Patologia é pouco conhecida, possui difícil diagnóstico e tem tratamento caro

Por Anderson Madeira em 01/07/2022 às 07:59:25

Fotos: Divulgação e Arquivo Pessoal

Uma doença pouco conhecida dos brasileiros, com difícil diagnóstico, ainda sem cura e de tratamento caro. Além de pouco acessível pelo Sistema Único de Saúde, o SUS. A Urticária Crônica Espontânea (UCE), atinge 2.164.482 de pessoas, o equivalente a 1% da população brasileira, segundo dados do IBGE (Instituto Brasileiro de Geografia e Estatística).

É uma doença cutânea, caracterizada pelo surgimento de lesões avermelhadas na pele e provoca uma intensa coceira em diversas partes do corpo. São as urticas, que na maioria das vezes surgem acompanhadas de uma borda vermelha. Uma característica marcante da urtica é que permanece no mesmo local por, no máximo, 24 horas. Depois, reaparece em outras áreas do corpo.

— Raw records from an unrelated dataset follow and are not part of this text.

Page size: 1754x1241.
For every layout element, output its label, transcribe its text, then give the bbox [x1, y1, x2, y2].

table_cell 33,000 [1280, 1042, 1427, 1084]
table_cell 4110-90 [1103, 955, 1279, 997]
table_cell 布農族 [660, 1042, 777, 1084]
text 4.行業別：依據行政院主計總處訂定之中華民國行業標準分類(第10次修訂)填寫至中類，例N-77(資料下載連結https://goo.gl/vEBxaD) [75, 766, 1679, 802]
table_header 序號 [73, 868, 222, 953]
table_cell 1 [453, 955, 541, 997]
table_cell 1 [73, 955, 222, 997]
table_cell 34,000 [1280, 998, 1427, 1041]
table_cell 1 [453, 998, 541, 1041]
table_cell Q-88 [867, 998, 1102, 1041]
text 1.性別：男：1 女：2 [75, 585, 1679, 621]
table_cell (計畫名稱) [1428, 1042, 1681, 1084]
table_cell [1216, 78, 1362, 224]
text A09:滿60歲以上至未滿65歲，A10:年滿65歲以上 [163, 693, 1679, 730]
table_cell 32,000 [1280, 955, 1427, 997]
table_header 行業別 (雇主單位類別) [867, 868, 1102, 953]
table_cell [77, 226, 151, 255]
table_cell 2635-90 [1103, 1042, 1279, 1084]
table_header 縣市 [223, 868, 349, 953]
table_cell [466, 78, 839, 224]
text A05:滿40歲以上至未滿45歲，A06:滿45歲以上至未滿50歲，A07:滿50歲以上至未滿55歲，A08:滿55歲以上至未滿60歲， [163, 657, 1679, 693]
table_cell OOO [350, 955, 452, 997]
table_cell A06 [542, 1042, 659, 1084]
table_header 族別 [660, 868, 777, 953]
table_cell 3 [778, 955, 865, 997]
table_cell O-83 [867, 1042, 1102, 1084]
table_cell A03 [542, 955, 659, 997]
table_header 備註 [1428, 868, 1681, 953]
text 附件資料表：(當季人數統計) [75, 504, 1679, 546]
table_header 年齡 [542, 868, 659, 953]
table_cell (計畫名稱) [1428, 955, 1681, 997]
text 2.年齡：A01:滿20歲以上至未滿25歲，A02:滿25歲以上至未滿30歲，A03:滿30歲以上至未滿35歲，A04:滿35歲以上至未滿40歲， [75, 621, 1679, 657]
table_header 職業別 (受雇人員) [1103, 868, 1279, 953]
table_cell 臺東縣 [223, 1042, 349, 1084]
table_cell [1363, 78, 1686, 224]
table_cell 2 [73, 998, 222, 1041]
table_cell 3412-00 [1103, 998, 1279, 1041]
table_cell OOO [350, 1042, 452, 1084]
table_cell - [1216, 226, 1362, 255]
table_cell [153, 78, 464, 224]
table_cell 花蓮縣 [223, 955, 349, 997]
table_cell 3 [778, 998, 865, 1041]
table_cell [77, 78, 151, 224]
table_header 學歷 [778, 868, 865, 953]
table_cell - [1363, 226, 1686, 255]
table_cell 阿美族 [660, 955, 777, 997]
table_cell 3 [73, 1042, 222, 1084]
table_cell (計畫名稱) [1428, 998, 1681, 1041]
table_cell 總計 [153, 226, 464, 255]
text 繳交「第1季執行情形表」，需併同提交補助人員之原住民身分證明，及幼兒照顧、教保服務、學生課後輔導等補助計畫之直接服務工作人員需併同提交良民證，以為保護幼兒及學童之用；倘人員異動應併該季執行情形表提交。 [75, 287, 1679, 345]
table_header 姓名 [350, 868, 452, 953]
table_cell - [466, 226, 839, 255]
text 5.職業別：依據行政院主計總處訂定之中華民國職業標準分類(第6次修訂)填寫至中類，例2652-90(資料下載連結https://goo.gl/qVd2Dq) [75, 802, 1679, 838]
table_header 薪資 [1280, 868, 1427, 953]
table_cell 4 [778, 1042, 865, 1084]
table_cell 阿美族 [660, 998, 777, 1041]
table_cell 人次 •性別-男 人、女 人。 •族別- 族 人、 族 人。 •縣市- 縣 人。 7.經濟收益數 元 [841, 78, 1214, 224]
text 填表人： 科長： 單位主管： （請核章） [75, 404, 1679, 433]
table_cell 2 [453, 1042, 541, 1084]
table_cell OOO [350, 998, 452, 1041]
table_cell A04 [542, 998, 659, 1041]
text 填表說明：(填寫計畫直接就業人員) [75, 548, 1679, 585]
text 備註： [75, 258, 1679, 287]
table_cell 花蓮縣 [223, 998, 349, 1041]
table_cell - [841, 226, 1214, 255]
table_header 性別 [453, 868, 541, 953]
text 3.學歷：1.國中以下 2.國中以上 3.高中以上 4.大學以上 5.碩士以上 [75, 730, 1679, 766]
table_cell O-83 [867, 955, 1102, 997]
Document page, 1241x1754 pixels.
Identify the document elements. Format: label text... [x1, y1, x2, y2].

Podem aparecer ainda angioedemas, que são inchaços nas camadas mais profundas da pele, provocando dor e incômodo profundo. Embora possa surgir em qualquer parte do corpo, geralmente, aparece no rosto e também o deforma com mais intensidade. Na maioria das vezes, aparece de repente e desaparece em até 72 horas, podendo reaparecer em outras partes do corpo e persistir assim por mais de seis semanas. Sintomas como falta de ar e dificuldade para engolir e falar, apesar de raros, são considerados complicações graves, tanto da urticária quanto do angioedema, e exigem atendimento médico imediato.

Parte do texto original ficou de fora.